Every day the guys with the yard tractors, big Hydro tractors with 3-pr hitch mounted lifting rigs that picked up the front ends of tractors and towed them around like 2-wheel carts would bring back into the plant the tractors from the day before with flat front tires, the line would quickly swap the flat for a new tire&rim. Occasionally there'd be a 15.5 or 18.4x34 flat, they would bring those in too. Overall I would say tubeless tire flats were around 5% of total tubeless tires with BRAND NEW RIMS AND TIRES. Toss some rust, flaking paint, previously mounted tires and the flat percentage goes up higher. Tube'd tires were around 1%, maybe a bit less. They would mount a new tube-type tire on a rim and replace the flat, the tire room supervisor gave me his shopping list of tubes to bring in about once a month, to replace pinched tubes or tubes that simply leaked.
. My Brand New Zero Turn mower, I drove it off the trailer, around the driveway, salesman who delivered it gave me a 5 minute question/answer session, he left, I mowed. I parked the new mower in the garage when I was done. Next morning the right rear tire was flat. I bought a new tube, but instead of airing it up every time I mow, I air it up maybe once a month now, brand new tire, brand new wheel. I happen to know Deere Horicon has about the exact same percentage of flats with brand new tires & wheels.
But with VERY few exceptions, like my Pronovost tandem axle dump cart, and wife's car and my pickup, every tire that I own has an inner tube, both Farmall's, all three CC tractors, my small cart. On ALL tires that run 25 mph or less there's no down side to tubes other than cost, and the Hassel of patching a tube vs plugging a tubeless tire. BUT good luck plugging a frt or rear 2 ply tire on a Cub Cadet. A patch would be my choice.

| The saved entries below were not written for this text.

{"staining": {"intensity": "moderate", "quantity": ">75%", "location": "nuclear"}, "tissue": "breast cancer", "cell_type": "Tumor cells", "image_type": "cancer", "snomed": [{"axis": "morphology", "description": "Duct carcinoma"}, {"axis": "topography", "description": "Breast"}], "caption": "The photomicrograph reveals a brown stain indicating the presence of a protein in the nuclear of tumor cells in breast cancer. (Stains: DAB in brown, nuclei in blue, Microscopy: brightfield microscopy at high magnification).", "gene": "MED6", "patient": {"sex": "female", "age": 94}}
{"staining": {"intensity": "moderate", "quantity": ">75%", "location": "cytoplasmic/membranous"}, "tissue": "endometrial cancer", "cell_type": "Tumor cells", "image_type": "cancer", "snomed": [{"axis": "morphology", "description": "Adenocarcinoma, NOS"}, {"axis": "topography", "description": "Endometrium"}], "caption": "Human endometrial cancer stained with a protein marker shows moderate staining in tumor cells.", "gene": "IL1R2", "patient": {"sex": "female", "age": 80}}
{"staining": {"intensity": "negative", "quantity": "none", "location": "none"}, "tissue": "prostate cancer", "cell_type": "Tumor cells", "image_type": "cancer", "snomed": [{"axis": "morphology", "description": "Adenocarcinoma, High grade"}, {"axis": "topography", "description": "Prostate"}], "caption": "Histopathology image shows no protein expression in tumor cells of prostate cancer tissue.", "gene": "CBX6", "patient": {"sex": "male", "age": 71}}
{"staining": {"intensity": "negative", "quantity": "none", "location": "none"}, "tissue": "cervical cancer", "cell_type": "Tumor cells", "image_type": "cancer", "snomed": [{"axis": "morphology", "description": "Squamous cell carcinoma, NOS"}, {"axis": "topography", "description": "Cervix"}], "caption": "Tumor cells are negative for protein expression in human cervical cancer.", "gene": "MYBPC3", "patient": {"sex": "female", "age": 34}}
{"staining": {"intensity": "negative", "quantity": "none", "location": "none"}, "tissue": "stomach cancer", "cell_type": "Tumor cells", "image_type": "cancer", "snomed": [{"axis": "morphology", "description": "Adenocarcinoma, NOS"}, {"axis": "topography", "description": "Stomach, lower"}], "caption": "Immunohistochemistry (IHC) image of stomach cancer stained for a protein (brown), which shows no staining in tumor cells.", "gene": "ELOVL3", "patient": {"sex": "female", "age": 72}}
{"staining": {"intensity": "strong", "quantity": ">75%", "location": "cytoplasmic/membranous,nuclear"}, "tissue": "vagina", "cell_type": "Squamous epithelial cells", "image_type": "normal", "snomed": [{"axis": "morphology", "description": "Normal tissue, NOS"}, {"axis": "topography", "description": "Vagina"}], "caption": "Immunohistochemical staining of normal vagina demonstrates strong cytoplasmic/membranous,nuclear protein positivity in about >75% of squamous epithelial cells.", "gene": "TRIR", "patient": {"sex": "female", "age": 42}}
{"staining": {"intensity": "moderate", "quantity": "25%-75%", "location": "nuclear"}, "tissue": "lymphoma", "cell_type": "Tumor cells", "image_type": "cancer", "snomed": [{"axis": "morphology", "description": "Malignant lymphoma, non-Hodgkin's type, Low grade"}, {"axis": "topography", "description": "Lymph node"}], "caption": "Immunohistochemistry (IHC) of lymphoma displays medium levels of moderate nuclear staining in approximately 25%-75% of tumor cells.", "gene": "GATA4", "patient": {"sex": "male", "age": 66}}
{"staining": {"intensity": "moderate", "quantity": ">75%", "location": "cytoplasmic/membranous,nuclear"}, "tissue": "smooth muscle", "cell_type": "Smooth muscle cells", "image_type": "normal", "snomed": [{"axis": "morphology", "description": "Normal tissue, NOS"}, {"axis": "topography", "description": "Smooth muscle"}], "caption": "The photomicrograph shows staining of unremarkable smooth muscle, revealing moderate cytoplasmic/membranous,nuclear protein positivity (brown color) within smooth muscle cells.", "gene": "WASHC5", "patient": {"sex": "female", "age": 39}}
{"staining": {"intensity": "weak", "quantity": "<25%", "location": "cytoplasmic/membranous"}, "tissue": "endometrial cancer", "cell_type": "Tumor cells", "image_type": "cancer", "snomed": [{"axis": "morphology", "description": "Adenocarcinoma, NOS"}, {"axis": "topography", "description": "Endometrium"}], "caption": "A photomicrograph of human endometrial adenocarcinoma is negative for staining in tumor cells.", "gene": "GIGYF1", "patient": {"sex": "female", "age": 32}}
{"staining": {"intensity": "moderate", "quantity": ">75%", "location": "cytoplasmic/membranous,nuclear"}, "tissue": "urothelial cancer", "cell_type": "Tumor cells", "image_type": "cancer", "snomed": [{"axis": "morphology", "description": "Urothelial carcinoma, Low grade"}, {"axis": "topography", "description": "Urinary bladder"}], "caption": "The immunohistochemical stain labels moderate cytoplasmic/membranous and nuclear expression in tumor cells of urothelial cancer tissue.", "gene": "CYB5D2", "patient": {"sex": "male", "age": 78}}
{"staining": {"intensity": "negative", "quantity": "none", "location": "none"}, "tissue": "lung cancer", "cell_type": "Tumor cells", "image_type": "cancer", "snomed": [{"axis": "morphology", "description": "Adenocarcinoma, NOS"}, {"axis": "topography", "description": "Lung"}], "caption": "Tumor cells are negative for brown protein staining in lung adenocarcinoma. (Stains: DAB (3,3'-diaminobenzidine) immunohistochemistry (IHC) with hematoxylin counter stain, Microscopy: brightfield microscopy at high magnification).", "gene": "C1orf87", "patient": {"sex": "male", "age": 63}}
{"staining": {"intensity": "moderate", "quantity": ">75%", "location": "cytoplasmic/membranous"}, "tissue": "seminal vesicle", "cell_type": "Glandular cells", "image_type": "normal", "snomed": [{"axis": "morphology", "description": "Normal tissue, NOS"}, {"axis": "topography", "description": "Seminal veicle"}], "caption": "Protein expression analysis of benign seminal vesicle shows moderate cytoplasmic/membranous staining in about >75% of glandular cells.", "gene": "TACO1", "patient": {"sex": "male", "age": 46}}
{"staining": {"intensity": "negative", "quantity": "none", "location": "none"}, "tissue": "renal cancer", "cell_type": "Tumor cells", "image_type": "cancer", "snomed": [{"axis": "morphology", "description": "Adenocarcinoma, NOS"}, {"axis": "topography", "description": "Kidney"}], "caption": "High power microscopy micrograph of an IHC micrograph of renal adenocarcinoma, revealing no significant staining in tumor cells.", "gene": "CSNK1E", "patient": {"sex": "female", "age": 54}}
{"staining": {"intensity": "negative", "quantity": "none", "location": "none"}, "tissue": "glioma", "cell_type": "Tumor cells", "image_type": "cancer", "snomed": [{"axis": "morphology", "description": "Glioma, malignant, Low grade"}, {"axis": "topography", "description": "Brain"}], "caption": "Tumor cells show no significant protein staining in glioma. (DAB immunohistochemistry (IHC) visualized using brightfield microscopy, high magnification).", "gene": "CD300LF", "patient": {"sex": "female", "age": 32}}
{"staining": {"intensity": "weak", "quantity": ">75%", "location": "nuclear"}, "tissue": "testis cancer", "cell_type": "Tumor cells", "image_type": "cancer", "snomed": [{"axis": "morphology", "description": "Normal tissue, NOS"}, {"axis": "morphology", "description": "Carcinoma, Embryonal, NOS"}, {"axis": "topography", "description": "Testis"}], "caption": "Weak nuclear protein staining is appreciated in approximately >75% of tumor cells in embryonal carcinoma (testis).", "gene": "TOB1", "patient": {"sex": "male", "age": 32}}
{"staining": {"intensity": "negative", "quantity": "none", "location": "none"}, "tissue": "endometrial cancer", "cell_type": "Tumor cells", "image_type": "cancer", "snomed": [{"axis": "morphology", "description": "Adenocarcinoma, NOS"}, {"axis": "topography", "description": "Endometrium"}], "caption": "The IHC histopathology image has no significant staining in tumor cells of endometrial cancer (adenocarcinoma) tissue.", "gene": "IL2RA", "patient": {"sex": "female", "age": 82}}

Lots of people don't agree with me on my use of inner tubes. Doesn't bother me at all. I don't have to deal with the flats.
The ready-mix company I drove for 2 summers in college driver's had to fix their own flats, except if it was the Super-Singles on the frt axle, they had a spare the driver installed and a tire truck fixed the flat. They had all the right tools, a cage, etc. to do it safely. The company I drove semi for had a full time and a part time tire guy.
I've actually had two tires blow-out on my sitting still, tube-type frt tire on my #72 I had just parked in the shop when I finished mowing, and my old small cart, tube-type, had just moved a light load of tree branches and parked on the driveway. New tire & tube.
On my 1976 1650 with an FEL "Work Horse" kit on it, I run tubes front and back because I load the rear tires with used anti-freeze to give me extra rear down weight in addition to the 100 lbs. of wheel weights.
Also have a weight box I built off the 3-point hitch to load with 200 lbs. of solid concrete block as a counter weight to offset front bucket loads.
I like the loaded tires as it puts less weight on the wheel bearings. Less stress on them the better.
If a tube's valve-stem will be perfectly aligned and the tire is going to be used in an *off-road* capacity, I prefer tubes in the tires with "Slime" in the tubes.
I have taken a tire off with Slime in the tube and stopped counting at a FULL 3 dozencomplete punctures and it did not go flat... Just time to change out the tire.
Sure Slime can be messy the first time you clean up a rim but it has been WELL worth the trouble.
Secondly, I like tubes in the tires of many vehicles also to keep from attending to broken beads on complete flats. In the case of a lawn tractor, motorcycle, etc.. one can get a completely flat tire up & running with a bicycle pump. No ether, hair-spray or straps involved.
If, however, a tube's valve-stem is NOT perfectly situated for that rim - things can be SO much worse.